(Given entries)

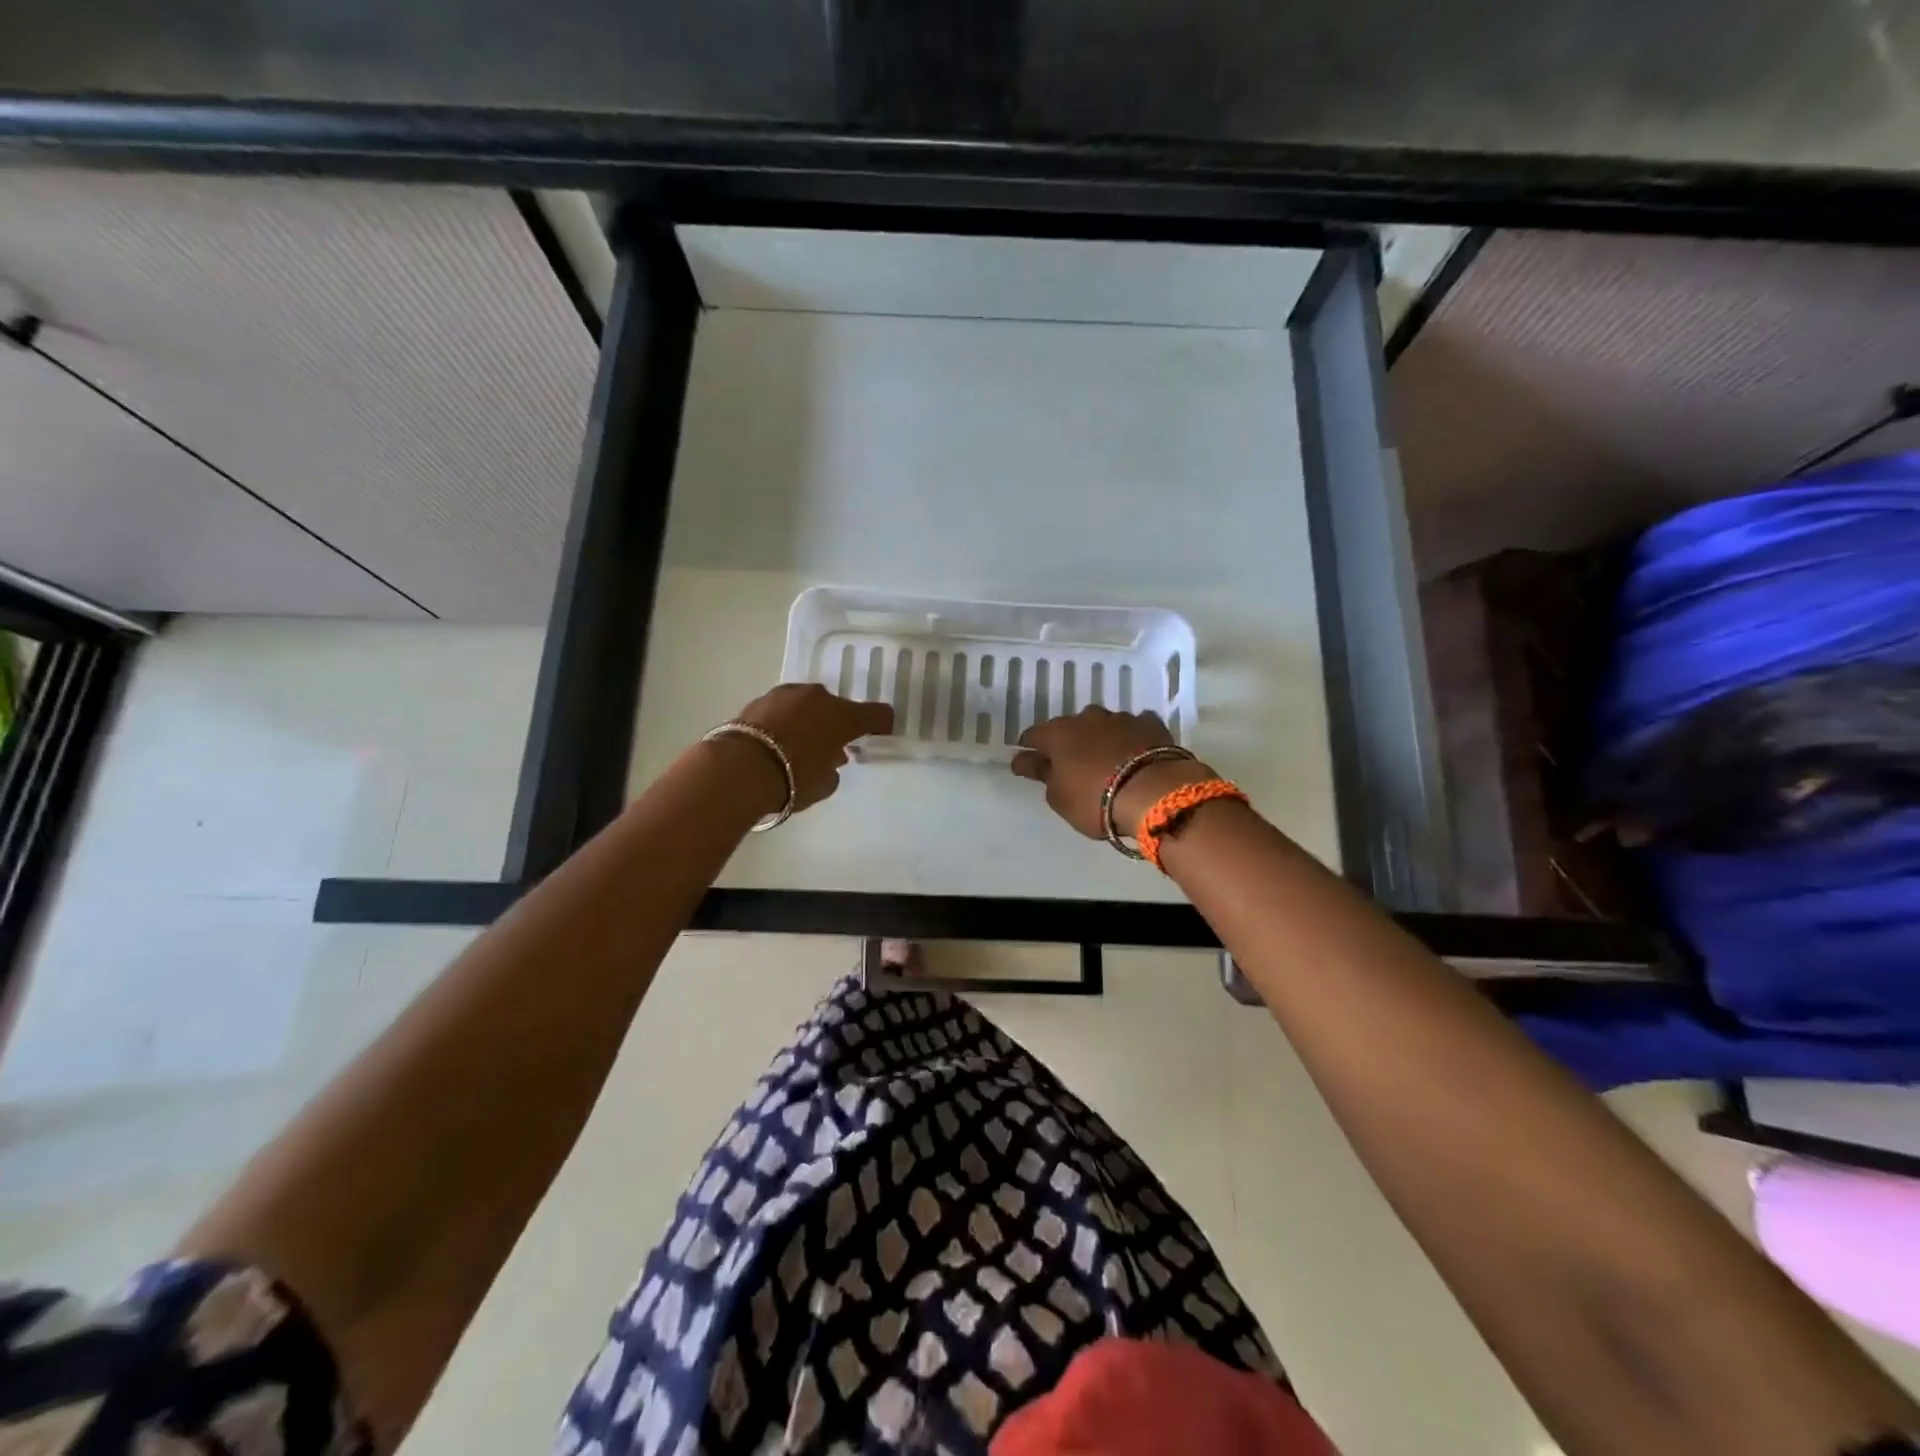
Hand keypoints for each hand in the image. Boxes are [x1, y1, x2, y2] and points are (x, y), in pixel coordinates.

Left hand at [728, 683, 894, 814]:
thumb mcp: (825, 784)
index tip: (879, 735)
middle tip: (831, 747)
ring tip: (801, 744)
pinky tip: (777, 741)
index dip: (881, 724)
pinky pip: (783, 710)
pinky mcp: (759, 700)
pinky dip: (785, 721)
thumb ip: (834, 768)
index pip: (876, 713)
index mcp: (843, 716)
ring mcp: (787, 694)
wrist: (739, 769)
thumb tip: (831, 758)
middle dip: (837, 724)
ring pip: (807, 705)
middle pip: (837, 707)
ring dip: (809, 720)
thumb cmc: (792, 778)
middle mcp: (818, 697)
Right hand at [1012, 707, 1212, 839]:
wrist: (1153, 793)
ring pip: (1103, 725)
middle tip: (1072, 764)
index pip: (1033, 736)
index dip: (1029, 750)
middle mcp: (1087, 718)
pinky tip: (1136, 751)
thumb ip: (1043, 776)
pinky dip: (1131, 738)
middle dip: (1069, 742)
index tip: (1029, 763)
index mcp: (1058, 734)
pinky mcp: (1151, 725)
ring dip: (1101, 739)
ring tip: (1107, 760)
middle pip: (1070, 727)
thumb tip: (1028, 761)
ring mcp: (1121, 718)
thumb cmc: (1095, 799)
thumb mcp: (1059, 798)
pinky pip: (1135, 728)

(End Given entries)
(Given entries)

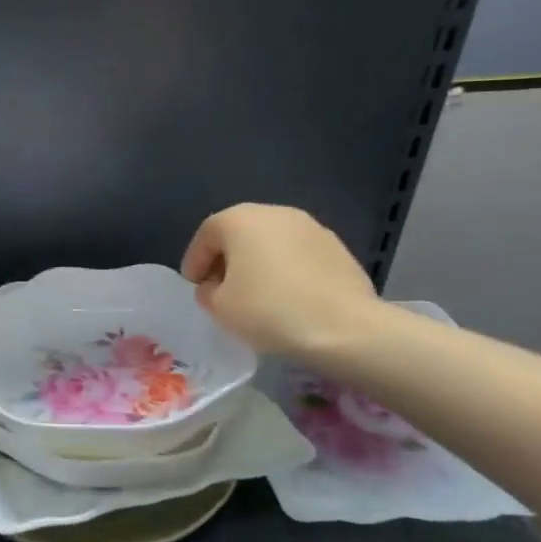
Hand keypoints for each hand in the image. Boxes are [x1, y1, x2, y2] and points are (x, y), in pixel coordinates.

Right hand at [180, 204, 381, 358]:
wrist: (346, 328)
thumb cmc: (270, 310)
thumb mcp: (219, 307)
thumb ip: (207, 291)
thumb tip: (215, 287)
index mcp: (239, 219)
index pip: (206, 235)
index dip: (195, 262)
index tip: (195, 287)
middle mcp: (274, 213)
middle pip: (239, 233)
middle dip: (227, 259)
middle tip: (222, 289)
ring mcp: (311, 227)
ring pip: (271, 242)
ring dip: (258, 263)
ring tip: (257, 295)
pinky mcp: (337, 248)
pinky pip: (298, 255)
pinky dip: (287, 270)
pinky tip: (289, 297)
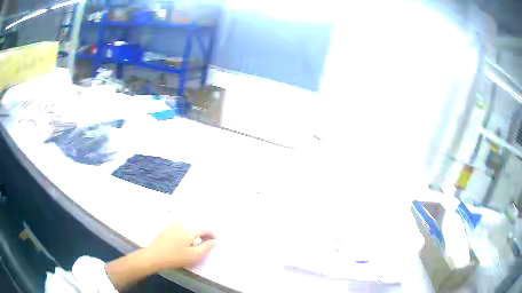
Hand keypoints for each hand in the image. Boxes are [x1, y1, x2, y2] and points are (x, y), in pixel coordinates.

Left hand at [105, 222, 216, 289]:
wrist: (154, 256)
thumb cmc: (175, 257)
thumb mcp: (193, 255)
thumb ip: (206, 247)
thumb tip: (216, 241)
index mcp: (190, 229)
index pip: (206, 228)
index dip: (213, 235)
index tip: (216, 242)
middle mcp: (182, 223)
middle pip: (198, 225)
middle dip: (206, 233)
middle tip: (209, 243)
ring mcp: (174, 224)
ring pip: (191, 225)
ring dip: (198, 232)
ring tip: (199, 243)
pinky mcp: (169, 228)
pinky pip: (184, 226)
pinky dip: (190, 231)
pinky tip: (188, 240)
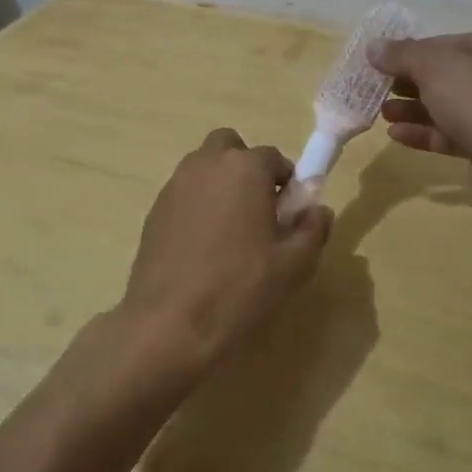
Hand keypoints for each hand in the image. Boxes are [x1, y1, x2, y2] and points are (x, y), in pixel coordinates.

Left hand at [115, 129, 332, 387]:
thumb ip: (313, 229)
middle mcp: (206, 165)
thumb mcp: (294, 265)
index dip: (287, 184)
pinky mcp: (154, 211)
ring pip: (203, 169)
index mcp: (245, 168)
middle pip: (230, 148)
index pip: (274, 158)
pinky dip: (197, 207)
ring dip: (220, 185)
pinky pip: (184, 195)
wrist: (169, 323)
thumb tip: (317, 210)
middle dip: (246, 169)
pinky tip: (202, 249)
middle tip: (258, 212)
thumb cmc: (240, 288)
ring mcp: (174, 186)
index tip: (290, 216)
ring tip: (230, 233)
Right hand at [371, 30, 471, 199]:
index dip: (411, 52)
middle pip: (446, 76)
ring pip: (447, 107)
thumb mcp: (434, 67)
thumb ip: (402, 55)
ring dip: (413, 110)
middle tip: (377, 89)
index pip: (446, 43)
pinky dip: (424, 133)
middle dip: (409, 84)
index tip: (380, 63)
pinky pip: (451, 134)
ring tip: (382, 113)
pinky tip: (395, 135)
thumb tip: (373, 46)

(End Given entries)

§ **Problem**
Starting at the line that has "thumb mcp: (193, 255)" in the records above, restate word for word every line until the one that has "middle tip: (209, 243)", and include that one as well.

§ **Solved problem**
thumb mcp: (193, 255)
thumb ip: (206, 247)
thumb tip: (216, 241)
index mcp: (190, 229)
index pip: (206, 228)
index dip: (213, 235)
index tip: (216, 242)
middle mcp: (182, 223)
middle pip: (198, 225)
middle dip: (206, 233)
middle tip: (209, 243)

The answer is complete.